With this in mind we set out to test network-management applications that could support 1,000 nodes for $10,000--a reasonable proposition, we thought. The problem, of course, is that network management wants to control everything. Look at the FCAPS model: fault, configuration, accounting, performance and security. By emphasizing this "manage everything" model, full-blown network-management suites attempt to understand and represent the many separate things that make up a network--all of which behave quite differently--in a consolidated way. This requires modeling, abstraction and object orientation. It's not simple to do or understand, and it's a prime reason network management takes a ton of time and money.
Products that address a specific problem tend to be more efficient, easier to use and less expensive. Of course, the flip side is that network-management applications providing such simplification also offer fewer niceties.

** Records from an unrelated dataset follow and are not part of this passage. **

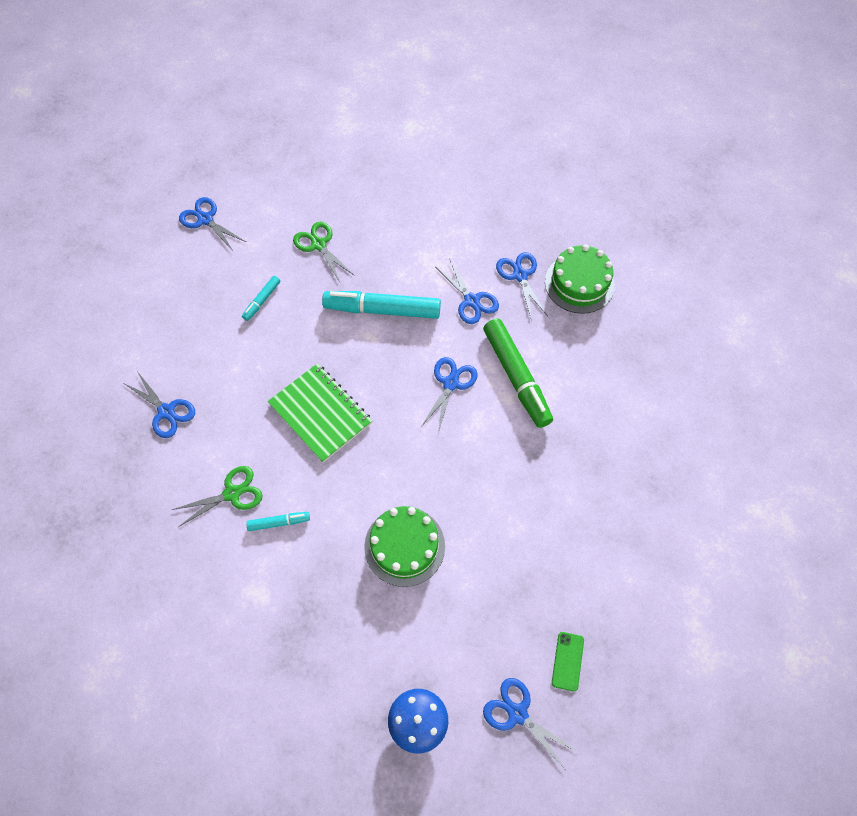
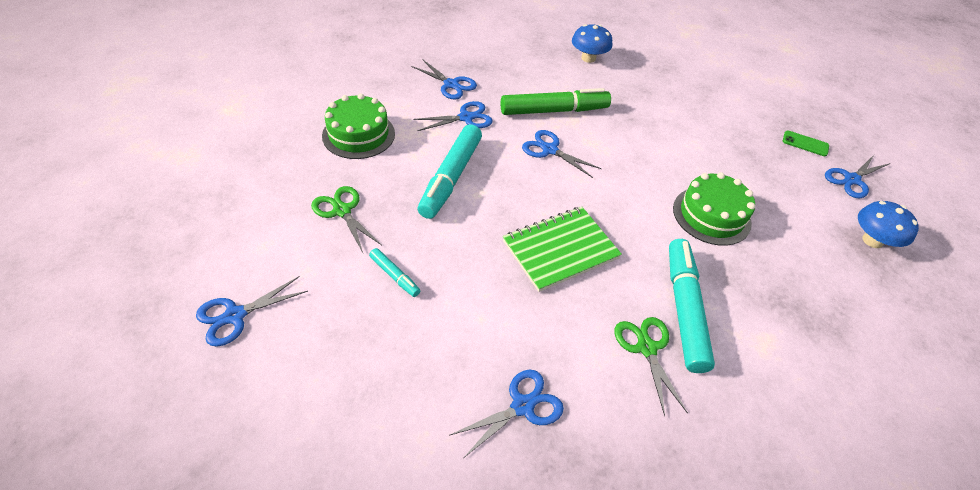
camera: 80 degrees left, 15 degrees down
turquoise marker [246,512,310,531] -> turquoise marker [669,239,715,373], size x2.12
green scissors [293,222,355,282] -> green scissors turned 75 degrees clockwise [311,186,381,253]
blue scissors [496,252,547,318] -> blue scissors turned 135 degrees counterclockwise [411,59,477,100]
green cake [545,244,615,314] -> green cake moved to [322,93,395,159]
none -> blue mushroom [572,24,612,63]

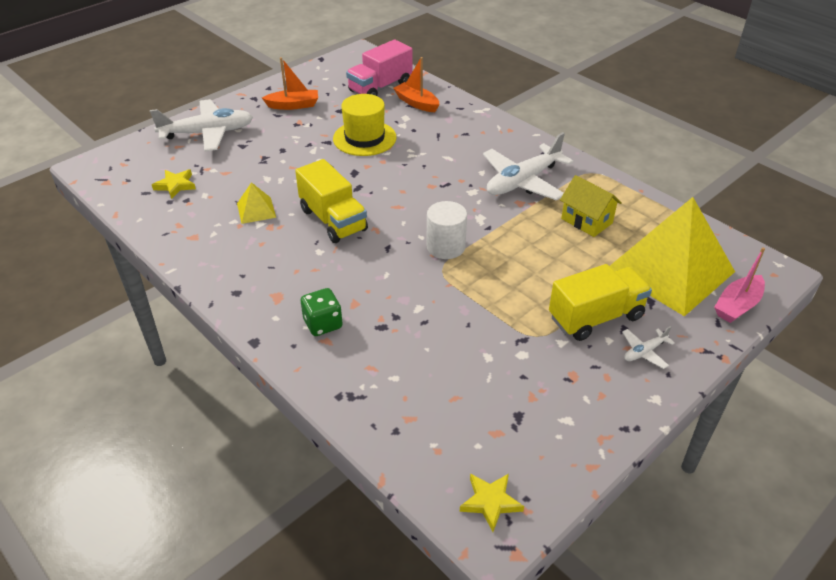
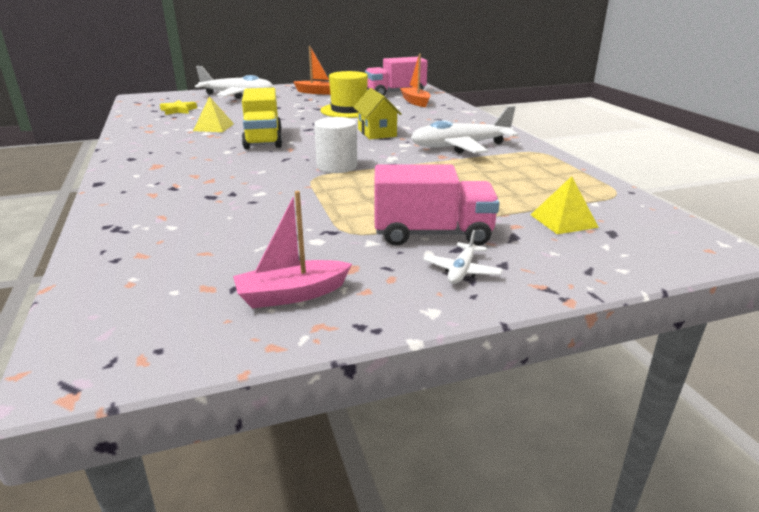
camera: 25 degrees right, 15 degrees down
green dice [301,288,343,336] -> none
yellow star [460,474,524,532] -> none
yellow truck [549,264,652,341] -> pink truck [374,165,500,246]
yellow house [560,175,622,237] -> yellow house moved to [353,88,402,139]
yellow pyramid [610,197,735,316] -> yellow pyramid [531,176,599,234], size x0.41
white plane [622,326,675,369] -> white plane turned 60 degrees counterclockwise [423,230,503,284]
pink boat [714,247,765,323] -> pink boat moved to [233,191,352,308]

On the other hand, scaled-down versions of higher-end management products, available at greatly reduced prices, wave a magic wand at just about any FCAPS puzzle piece yet are limited in functionality.
These limitations partly revolve around what can--or can't--be done with SNMP. As a standard, SNMP is widely installed and leveraged by network-management vendors but is primarily limited to addressing the fault and performance portions of FCAPS. Frankly, even expensive network-management products are hamstrung when they rely solely on SNMP data, which is why many have proprietary agents. However, no matter what their cost, most fault and performance products do offer significant monitoring, diagnostic and planning capabilities.
Still, if you figure you're going to lose something by going with a midrange management application, you're right. You won't get high-availability and redundancy features or common object models for $10,000. Distributed event-stream filtering and correlation are out too. But you can get distributed-computing functions, like Web publishing interfaces and distributed polling.
Topological Layer 2 root cause or dynamic impact analysis? Nope. But you will get simple event and alarm management, plus these apps offer performance management, with surprising depth and ease in some cases.
Take note, however, that you won't find security accounting or configuration. This isn't surprising--packages that cover these areas are expensive and complex. Total security can't be had for less than $10,000. In fact, some say it can't be obtained even for a king's ransom (see "Secure to the Core").